En este caso las frutas protagonistas son el plátano (un básico, cómo no!) y la pera, y el toque que hace estos muffins completamente irresistibles son los trozos de chocolate puro en su interior. Ya veréis que es una receta muy fácil, con ingredientes que ya podemos encontrar en cualquier supermercado y en cuestión de media hora (entre la preparación y el horneado) la tendréis lista.

INGREDIENTES (para 9-10 muffins medianos)

Ingredientes húmedos

  • 1 plátano maduro
  • 1 pera grande madura (250 gr aprox., he utilizado la variedad Conferencia)
  • 2 huevos ecológicos
  • 1 cucharada sopera generosa (CS) de aceite de coco
  • 60 ml de sirope de arce (1/4 de taza)
  • *opcional: 1/2 cucharadita de esencia de vainilla

Ingredientes secos:

  • 1 taza de harina integral de espelta
  • 1 taza de copos finos de avena
  • 1/2 taza de almendra molida
  • 1 cucharadita de canela en polvo
  • 1 pizca de sal
  • 2 cucharaditas de levadura química
  • 1/2 cucharadita de bicarbonato sódico
  • 50 gr de chocolate puro (mínimo 70 % cacao, yo he utilizado 85%)

RECETA

Precalentamos el horno a 190 ºC.

Por una parte pisamos el plátano con un tenedor, rallamos la pera con un rallador y añadimos el resto de ingredientes húmedos.
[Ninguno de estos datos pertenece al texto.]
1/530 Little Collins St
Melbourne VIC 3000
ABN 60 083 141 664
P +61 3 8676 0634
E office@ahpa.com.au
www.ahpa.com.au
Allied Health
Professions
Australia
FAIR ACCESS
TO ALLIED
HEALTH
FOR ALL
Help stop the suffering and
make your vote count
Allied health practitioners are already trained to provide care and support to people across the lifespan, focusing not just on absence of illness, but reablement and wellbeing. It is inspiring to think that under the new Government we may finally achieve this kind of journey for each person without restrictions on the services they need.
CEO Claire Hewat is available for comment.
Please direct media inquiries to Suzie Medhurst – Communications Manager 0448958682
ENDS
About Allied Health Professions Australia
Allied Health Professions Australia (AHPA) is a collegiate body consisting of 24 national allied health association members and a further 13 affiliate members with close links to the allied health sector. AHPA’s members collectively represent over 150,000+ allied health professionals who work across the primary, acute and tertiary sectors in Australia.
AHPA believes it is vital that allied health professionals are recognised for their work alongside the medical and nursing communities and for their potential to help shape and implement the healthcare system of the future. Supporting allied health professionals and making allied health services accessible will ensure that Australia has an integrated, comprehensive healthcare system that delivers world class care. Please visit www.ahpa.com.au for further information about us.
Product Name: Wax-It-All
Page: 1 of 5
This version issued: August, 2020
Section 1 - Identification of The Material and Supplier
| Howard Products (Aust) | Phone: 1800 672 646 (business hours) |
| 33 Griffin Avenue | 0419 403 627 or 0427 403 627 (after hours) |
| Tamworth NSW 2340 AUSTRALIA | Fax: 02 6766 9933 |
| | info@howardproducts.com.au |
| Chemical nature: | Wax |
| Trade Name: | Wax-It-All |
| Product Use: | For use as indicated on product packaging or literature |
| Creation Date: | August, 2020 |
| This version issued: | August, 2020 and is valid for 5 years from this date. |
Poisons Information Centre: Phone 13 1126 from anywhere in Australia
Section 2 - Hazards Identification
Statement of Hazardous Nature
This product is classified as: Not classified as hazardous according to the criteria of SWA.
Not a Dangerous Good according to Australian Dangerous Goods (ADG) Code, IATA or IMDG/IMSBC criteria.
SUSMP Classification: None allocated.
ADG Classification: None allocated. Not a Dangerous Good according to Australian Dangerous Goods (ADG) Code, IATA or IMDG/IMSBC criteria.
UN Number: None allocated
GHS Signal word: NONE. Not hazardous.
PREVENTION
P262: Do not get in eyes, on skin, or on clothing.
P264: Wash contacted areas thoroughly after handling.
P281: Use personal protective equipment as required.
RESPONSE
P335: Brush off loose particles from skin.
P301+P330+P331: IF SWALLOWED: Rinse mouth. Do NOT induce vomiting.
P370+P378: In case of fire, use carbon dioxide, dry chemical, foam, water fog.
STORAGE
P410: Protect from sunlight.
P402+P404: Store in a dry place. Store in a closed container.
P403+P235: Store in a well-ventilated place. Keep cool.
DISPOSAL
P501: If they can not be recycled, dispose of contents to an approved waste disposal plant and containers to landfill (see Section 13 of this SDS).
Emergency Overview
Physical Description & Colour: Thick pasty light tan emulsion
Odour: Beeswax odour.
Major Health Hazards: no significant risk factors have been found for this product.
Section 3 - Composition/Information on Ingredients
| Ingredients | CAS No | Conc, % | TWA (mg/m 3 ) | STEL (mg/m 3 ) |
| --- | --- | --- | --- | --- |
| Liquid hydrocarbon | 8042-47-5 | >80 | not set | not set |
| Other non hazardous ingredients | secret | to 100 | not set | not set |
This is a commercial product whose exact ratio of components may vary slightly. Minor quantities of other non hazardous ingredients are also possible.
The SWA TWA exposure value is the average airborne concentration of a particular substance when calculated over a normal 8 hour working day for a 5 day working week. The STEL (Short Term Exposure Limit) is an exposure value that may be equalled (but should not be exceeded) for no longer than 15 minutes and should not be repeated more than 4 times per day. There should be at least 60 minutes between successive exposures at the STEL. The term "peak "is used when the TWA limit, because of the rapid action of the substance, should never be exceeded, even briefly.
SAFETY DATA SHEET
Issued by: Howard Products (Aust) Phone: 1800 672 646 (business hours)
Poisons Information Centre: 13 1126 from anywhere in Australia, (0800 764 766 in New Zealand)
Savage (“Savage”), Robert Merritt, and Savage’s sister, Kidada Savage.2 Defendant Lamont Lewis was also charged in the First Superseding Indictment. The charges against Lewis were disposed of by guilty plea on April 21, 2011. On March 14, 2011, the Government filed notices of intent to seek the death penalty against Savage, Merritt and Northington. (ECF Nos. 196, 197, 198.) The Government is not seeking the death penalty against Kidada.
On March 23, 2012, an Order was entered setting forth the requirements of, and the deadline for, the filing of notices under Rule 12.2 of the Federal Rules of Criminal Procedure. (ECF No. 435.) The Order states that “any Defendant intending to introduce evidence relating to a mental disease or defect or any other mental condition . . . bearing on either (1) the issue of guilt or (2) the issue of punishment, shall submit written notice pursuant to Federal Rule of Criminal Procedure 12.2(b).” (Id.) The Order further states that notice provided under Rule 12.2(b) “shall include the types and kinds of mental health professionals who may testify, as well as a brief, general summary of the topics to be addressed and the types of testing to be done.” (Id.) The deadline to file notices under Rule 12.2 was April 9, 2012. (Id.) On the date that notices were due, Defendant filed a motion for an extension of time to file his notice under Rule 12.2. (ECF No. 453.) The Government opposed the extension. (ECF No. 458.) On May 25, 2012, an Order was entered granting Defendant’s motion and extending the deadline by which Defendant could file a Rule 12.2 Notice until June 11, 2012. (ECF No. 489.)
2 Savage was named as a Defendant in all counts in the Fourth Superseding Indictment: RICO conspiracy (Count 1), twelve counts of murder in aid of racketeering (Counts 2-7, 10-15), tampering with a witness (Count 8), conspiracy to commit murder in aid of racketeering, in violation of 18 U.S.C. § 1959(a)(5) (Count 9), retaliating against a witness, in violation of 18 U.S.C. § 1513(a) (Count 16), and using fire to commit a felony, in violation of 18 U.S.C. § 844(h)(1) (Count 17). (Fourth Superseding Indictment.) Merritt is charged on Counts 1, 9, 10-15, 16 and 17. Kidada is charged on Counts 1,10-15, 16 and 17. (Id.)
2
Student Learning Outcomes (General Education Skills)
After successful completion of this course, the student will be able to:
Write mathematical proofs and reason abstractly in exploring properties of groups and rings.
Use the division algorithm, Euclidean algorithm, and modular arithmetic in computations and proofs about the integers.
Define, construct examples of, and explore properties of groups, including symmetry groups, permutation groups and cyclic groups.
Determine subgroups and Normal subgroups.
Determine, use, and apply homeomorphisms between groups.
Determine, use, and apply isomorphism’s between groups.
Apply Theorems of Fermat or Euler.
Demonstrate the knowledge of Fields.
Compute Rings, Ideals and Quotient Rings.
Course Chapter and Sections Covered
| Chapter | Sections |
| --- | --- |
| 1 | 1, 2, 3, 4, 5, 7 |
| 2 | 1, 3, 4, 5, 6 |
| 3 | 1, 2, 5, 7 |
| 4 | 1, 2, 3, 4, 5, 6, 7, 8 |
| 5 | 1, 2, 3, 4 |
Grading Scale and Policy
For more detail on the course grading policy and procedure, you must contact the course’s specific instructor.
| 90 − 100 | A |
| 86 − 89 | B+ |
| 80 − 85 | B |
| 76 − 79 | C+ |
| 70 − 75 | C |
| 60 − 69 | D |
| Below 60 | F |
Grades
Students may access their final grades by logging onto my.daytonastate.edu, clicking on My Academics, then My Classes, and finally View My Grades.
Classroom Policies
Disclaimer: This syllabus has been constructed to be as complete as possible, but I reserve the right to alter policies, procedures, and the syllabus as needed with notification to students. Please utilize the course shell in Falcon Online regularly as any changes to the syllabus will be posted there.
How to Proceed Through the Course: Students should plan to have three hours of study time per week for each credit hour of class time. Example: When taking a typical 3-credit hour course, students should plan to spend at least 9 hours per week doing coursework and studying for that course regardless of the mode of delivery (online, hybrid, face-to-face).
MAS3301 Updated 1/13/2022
El aceite de coco debemos calentarlo en un cazo o en el microondas hasta que quede líquido.

Por otra parte mezclamos todos los ingredientes secos menos el chocolate en un cuenco y mezclamos con los ingredientes húmedos poco a poco, hasta conseguir una masa homogénea. A continuación, picamos el chocolate con la ayuda de un cuchillo grande afilado sin llegar a conseguir trozos demasiado pequeños (de alrededor de 1 cm) y añadimos a la masa.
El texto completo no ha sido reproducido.